The Singapore business faced a number of challenges in 2014, both from tough market conditions and poor decisions in merchandising.

“We have started to correct this and we will see performance improve. Having said that, Singapore remains a difficult market which is currently seeing changes in tourism numbers and demographic.”

In other key markets such as Malaysia, Indonesia and Thailand, Giordano says it will continue to expand into regional locations to realise ‘first mover advantage’.

“During 2014, management teams faced new problems they have not encountered before – loss making stores and deteriorating same store sales. They responded well and in 2015 we expect to see these efforts pay off. Nonetheless, we see market conditions as challenging in these markets currently as macroeconomic factors soften consumer sentiment.”

The development of the Vietnam business in 2014 was positive with store numbers increasing from 15 to 21 and a new store opening in Cambodia.
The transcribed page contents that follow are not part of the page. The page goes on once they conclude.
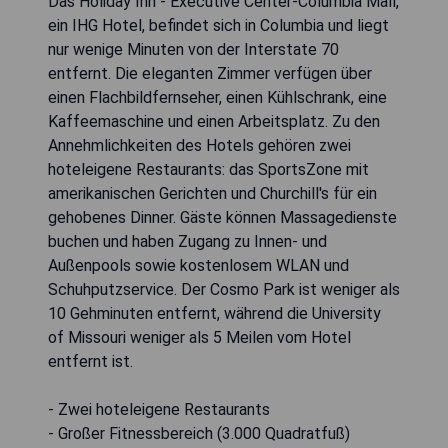
Das Holiday Inn - Executive Center-Columbia Mall,
ein IHG Hotel, befindet sich in Columbia und liegt
nur wenige Minuten von der Interstate 70
entfernt. Die eleganten Zimmer verfügen über
einen Flachbildfernseher, einen Kühlschrank, eine
Kaffeemaschine und einen Arbeitsplatz. Zu den
Annehmlichkeiten des Hotels gehören zwei
hoteleigene Restaurants: das SportsZone mit
amerikanischen Gerichten und Churchill's für ein
gehobenes Dinner. Gäste können Massagedienste
buchen und haben Zugang zu Innen- und
Außenpools sowie kostenlosem WLAN und
Schuhputzservice. Der Cosmo Park ist weniger als
10 Gehminuten entfernt, während die University
of Missouri weniger als 5 Meilen vom Hotel
entfernt ist.
- Zwei hoteleigene Restaurants
- Großer Fitnessbereich (3.000 Quadratfuß)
Myanmar is also an emerging market Giordano plans to make the most of and it will work with franchisees there to identify potential and opportunities.
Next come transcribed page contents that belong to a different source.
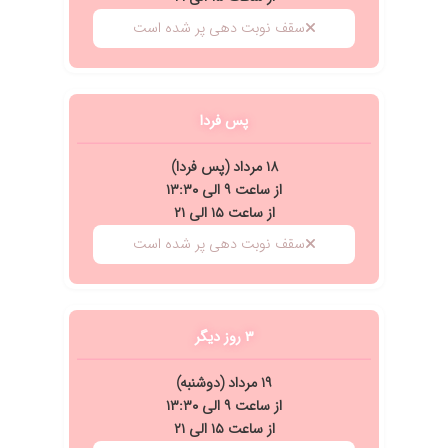
سقف نوبت دهی پر شده است
پس فردا
۱۸ مرداد (پس فردا)
از ساعت ۹ الی ۱۳:۳۰
از ساعت ۱۵ الی ۲۱
سقف نوبت دهی پر شده است
۳ روز دیگر
۱۹ مرداد (دوشنبه)
از ساعت ۹ الی ۱۳:۳۰
از ساعت ۱۵ الی ۲۱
“During 2015, we will establish a legal entity in Vietnam and we expect to see further growth in this market and Indo China in general as these markets develop.”

Middle East

The UAE was a challenging market for Giordano in 2014, with sales declining for the second year in a row. Consumer sentiment is good but significant increases in retail space have made this market highly competitive. Nonetheless margins have held up and inventory has been reduced.

“Saudi Arabia remains an exciting medium to long term prospect for the group. The population is young and the opportunities to grow tourist business from international pilgrims will be strong. The current market is soft reflecting geo-political instability and the impact of infrastructure improvements that are taking place. We will focus on operational excellence, closing loss makers and establishing the stores that we have recently opened.”

Giordano will also open its first stores in Africa this year,as reported by InsideRetail.Asia already, initially in Zambia. “These efforts do not generate strong revenue, but form the first steps in a strategy that will deliver sustainable growth in emerging markets.”

Digital Strategy

Giordano promises to embrace change which is increasingly seeing online and offline retail strategies converge.

“Technology is transforming the way customers behave. The old way of having different channels that exist in silos with separate accountability, will become increasingly less relevant.”

During 2014, the group introduced 318 in-store terminals to enable customers to buy online inside its stores. This “omni-channeling” practice will continue in 2015.

“Until now our focus has been to develop online sales in mainland China. In 2015 we will look to establish stronger e-shops in the rest of the group. Additionally we will look at how new technology can capture information on customer preferences and buying habits and we will establish pilot projects to enhance customer service using such technology.”